I am currently in a Pre Calculus class at my High School. I have come across the concept of extraneous solutions, particularly when solving absolute value equations, radical equations, and logarithmic equations. My question is, why do these solutions exist?
My teacher never explained this, which is understandable given that I am in a High School math class, and there isn't much time for the teacher to go into the actual derivations of everything. I am wondering because I plan to major in Mathematics, and having a conceptual understanding of this is important to me.
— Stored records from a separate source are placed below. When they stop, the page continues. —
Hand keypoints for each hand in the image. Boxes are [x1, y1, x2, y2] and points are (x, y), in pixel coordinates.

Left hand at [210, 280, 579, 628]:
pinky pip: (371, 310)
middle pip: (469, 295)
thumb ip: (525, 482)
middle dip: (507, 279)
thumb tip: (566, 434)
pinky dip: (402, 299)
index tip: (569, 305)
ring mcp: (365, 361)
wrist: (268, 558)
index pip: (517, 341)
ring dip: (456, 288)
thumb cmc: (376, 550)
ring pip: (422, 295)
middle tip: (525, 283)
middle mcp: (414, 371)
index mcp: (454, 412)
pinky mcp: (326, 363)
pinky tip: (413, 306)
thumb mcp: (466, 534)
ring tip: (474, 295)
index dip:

If anyone could explain the reason extraneous solutions exist for the three examples I noted, it would be of great help to me.
Best Answer
One reason extraneous solutions exist is because some functions are not injective. In particular, given an equality
$$a(x)=b(x)$$
we can square both sides to get
$a(x)^2 = b(x)^2$. It is true that $a(x)=b(x) \Longrightarrow a(x)^2 = b(x)^2$; however, it is not true that $a(x)^2 = b(x)^2 \Longrightarrow a(x)=b(x)$. In particular, we may have $a(x) = -b(x)$.
Consequently, we may have solutions $x$ to the equation $a(x)^2 = b(x)^2$ which satisfy $a(x) = -b(x)$ but not $a(x) = b(x)$. These are extraneous. In general, you will not lose solutions squaring both sides, but gain extraneous ones.
Another reason is domain considerations. Consider the logarithmic equation
$\log(f(x)) + \log(g(x)) = \log(h(x))$
We thus solve $f(x) \cdot g(x) = h(x)$. We might get a bunch of solutions $x$ to this equation, but they are only valid so long as $f(x)$ and $g(x)$ are greater than zero, because the identity $\log(x) + \log(y) = \log(xy)$ only works for positive $x,y$. However, again, you will not lose solutions with this method. If $x$ satisfies $\log(f(x)) + \log(g(x)) = \log(h(x))$, then that $x$ also must satisfy $f(x) \cdot g(x) = h(x)$.
You have to remember what you do when you solve an equation. It is easy to forget since it is almost second nature to us. What you do is alter the given equation such that solutions to the equation are preserved. When adding and subtracting, there is never a problem, since adding and subtracting are bijective maps. Other functions may not be as nice, and your altered equation may yield solutions which do not solve your original equation.